I set to work putting the place into some semblance of order that made sense to me. After the first few zombies wandered onto the property and mauled three of my deer I realized I would have to start patrolling the perimeter every day to inspect the fence and ensure my security.

The old bastard who had owned the place before me had been an avid reader so I had quite the library of science fiction, murder mysteries and of course, survival books to read—and all the time in the world to read them.

I learned how to garden, hunt, butcher and preserve meat. The old bastard had even left me a hen house complete with hens and fresh eggs! I lived that way for about four months before I found the old bastard’s secret workshop beneath the pantry in the farm house.

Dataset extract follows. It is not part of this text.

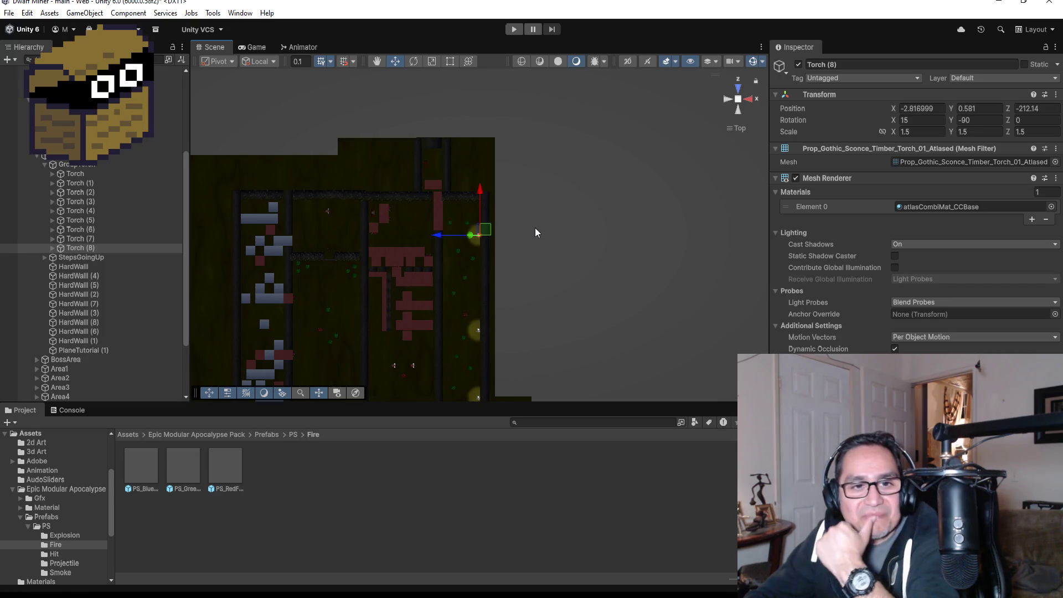
left_click(95, 266)
left_click(94, 249)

I had seen the radio antenna on the back side of the property while inspecting the fence after the first zombie incursion but I didn’t put two and two together until the fourth month. I was walking around the house reading a book on making soap when I went into the pantry to grab a can of punjabi (a delicious calorie-dense Indian mush) to make a few meals with. I had some rabbit meat I’d snared that I wanted to mix it with. Anyway, since I was reading I absent-mindedly reached for the can and knocked it off the shelf. The hollow sound it made when it hit the floor instantly notified me that there was a space underneath.

I pulled back the rug and found a door, under which, was a ladder leading down into a small room packed with electronic equipment—none of which was on. I recognized the ham-radio equipment instantly. That’s where this story starts.